Adamda olan gözleri onun harekete geçip odadan çıkmasıyla usulca Rüya'ya döndüğünde kadının gözyaşlarıyla öylece kala kaldığını fark etti. Aklında dönen onlarca hengameye rağmen ilk kez kalbiyle iş yapmaya kalktı Yekta bu kez. Beyni ne kadar kendini durdurmaya çalışsa da hızlı adımlarla kadının yanına yaklaşıp bir çırpıda kollarına çekmişti ki sessiz sessiz iç çeken beden bir anda göğsünde hıçkırarak ağlamaya başlamıştı.

Akşamın durgunluğu üzerlerine çöktüğünde her gün olduğu gibi yine yemek masasının etrafında toplanmışlardı. Hayatına kast ettiği günden beri aşağı inmemiş Rüya'nın yeri yine boştu ve bunu kimse garipsemiyordu ama Yekta'nın da ortalıkta olmayışı hepsinin gözüne batmıştı. Sonuçta ne olursa olsun masada her akşam bulunurdu adam. Melikşah sakince yemeğine devam ettiğinde Benan sultanın kendisine sorar gözlerini de diktiğinin bilincindeydi. Ancak şuan başını kaldırıp da olan biteni ortalığa dökemeyecekti. Nasılsa eninde sonunda kardeşi masaya dönerdi ve annesinin merak içindeki sorularını cevaplardı.

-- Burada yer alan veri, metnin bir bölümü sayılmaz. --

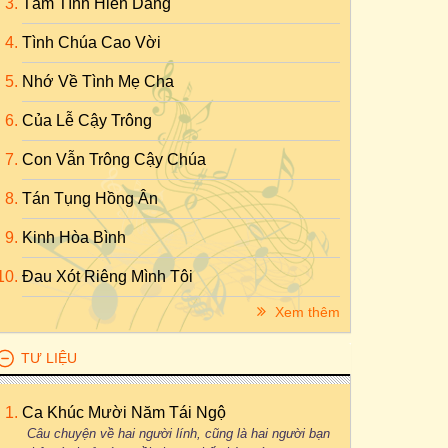
Tâm Tình Hiến Dâng
Tình Chúa Cao Vời
Nhớ Về Tình Mẹ Cha
Của Lễ Cậy Trông
Con Vẫn Trông Cậy Chúa
Tán Tụng Hồng Ân
Kinh Hòa Bình
Đau Xót Riêng Mình Tôi
Xem thêm
TƯ LIỆU
Ca Khúc Mười Năm Tái Ngộ
Câu chuyện về hai người lính, cũng là hai người bạn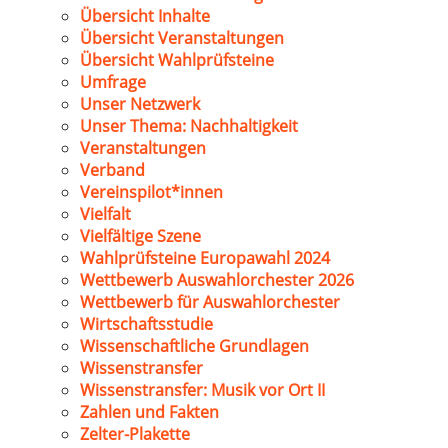
Übersicht Inhalte
Übersicht Veranstaltungen
Übersicht Wahlprüfsteine
Umfrage
Unser Netzwerk
Unser Thema: Nachhaltigkeit
Veranstaltungen
Verband
Vereinspilot*innen
Vielfalt
Vielfältige Szene
Wahlprüfsteine Europawahl 2024
Wettbewerb Auswahlorchester 2026
Wettbewerb für Auswahlorchester
Wirtschaftsstudie
Wissenschaftliche Grundlagen
Wissenstransfer
Wissenstransfer: Musik vor Ort II
Zahlen und Fakten
Zelter-Plakette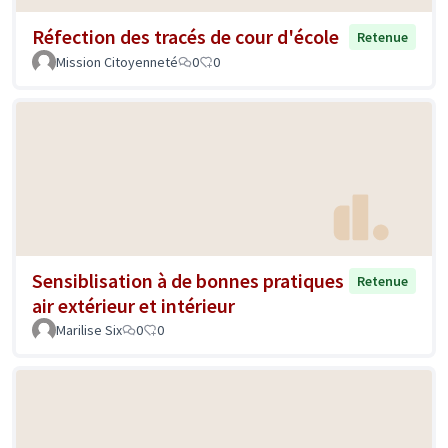
Réfection des tracés de cour d'école
Retenue
Mission Citoyenneté
0
0
Sensiblisation à de bonnes pratiques
Retenue
air extérieur et intérieur
Marilise Six
0
0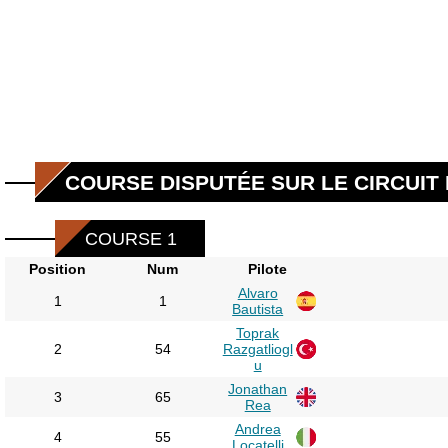
COURSE DISPUTÉE SUR LE CIRCUIT D
COURSE 1
Position
Num
Pilote
Alvaro
1
1
Bautista
Toprak
2
54
Razgatliogl
u
Jonathan
3
65
Rea
Andrea
4
55
Locatelli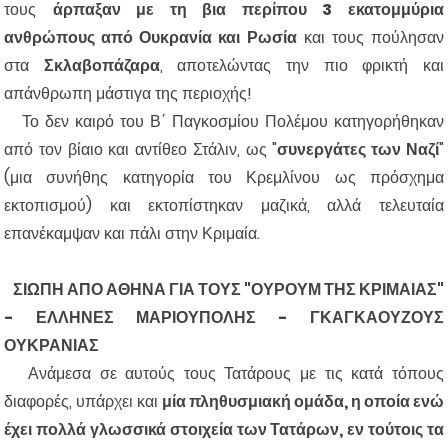
τους
άρπαξαν με τη βια περίπου 3 εκατομμύρια
ανθρώπους από Ουκρανία και Ρωσία
και τους πούλησαν
στα
Σκλαβοπάζαρα
, αποτελώντας την πιο φρικτή και
απάνθρωπη μάστιγα της περιοχής!
Το δεν καιρό του Β΄ Παγκοσμίου Πολέμου κατηγορήθηκαν
από τον βίαιο και αντίθεο Στάλιν, ως "
συνεργάτες των Ναζί
"
(μια συνήθης κατηγορία του Κρεμλίνου ως πρόσχημα
εκτοπισμού) και εκτοπίστηκαν μαζικά, αλλά τελευταία
επανέκαμψαν και πάλι στην Κριμαία.
ΣΙΩΠΗ ΑΠΟ ΑΘΗΝΑ ΓΙΑ ΤΟΥΣ "ΟΥΡΟΥΜ ΤΗΣ ΚΡΙΜΑΙΑΣ"
- ΕΛΛΗΝΕΣ ΜΑΡΙΟΥΠΟΛΗΣ - ΓΚΑΓΚΑΟΥΖΟΥΣ
ΟΥΚΡΑΝΙΑΣ
Ανάμεσα σε αυτούς τους Τατάρους με τις κατά τόπους
διαφορές, υπάρχει και
μία πληθυσμιακή ομάδα, η οποία ενώ
έχει πολλά γλωσσικά στοιχεία των Τατάρων, εν τούτοις τα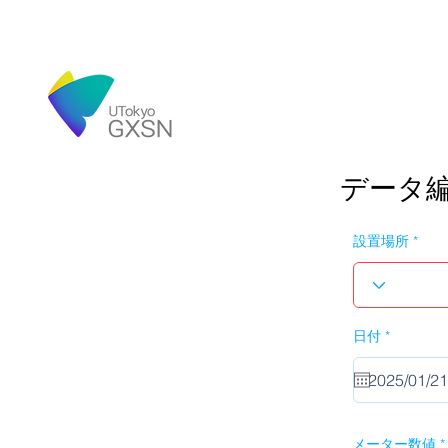
データ
設置場所
r
日付
*
e
q
u
i
r
e
d
メーター数値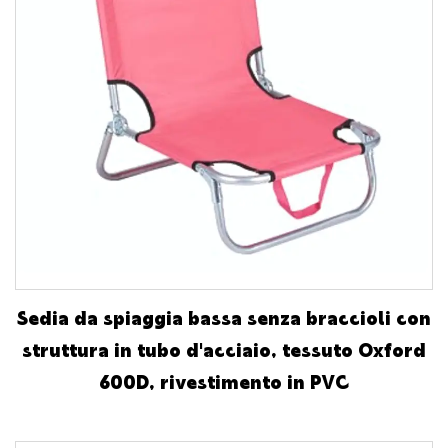
Sedia da spiaggia bassa senza braccioli con
struttura in tubo d'acciaio, tessuto Oxford
600D, rivestimento in PVC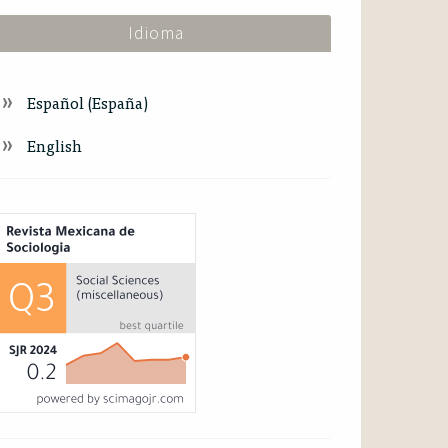
Idioma
Español (España)
English
ndex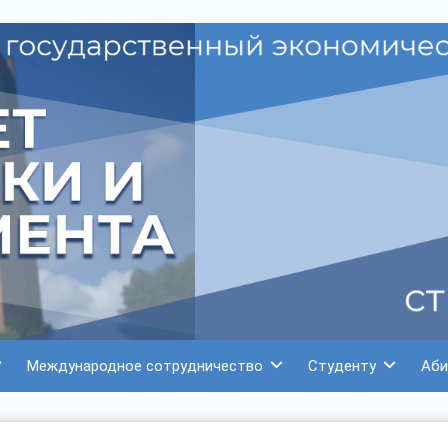
Международное сотрудничество
Студенту
Аби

'Niye hala inmedi Yekta?' anlaşılan annesinin bakışlarından kaçabilirdi ancak Tuğrul paşanın sorularından onu kurtaracak kimse yoktu. Karısının kaçamak bakışları kendi üzerinde olsa da Benan sultan sonunda dayanamamış ayaklanmıştı bile.

'Evdeydi baba. Ben bir odasına bakayım.' Henüz masadan tamamen kopmamışken Melikşah boğazını temizleyerek duraksamasını sağladı annesinin.

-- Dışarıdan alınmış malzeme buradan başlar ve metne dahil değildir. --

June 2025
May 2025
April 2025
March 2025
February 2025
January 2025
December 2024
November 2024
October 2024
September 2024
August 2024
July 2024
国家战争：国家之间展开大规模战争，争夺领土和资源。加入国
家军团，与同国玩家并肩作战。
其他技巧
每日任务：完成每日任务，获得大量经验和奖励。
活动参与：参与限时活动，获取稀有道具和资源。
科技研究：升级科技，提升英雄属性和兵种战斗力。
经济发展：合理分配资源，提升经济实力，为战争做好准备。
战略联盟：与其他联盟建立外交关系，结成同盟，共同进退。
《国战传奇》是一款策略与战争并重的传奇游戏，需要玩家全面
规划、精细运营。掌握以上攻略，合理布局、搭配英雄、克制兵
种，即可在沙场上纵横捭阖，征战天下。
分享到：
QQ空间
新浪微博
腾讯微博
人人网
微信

'Dinleniyordur anne. Yoruldu sonuçta.' Mantıklı gibi gördüğü cümlelerle beraber Benan sultanla beraber babası ve dedesinin de kaşları çatılmıştı.

'Tamam oğlum gelsin yemeğini yesin yine dinlenir.' Annesinin tekrar harekete geçme çabasından sonra Melikşah'ın bakışları Mihri'nin berrak berrak ve bir o kadar da panikle bakan yeşillerine döndü. Rüya'nın utanıp yemeğe inemediğini bildiği için odaya birkaç parça atıştırmalık çıkaran oydu sonuçta. Yekta ve Rüya'yı görmemesi ise ihtimal bile değildi.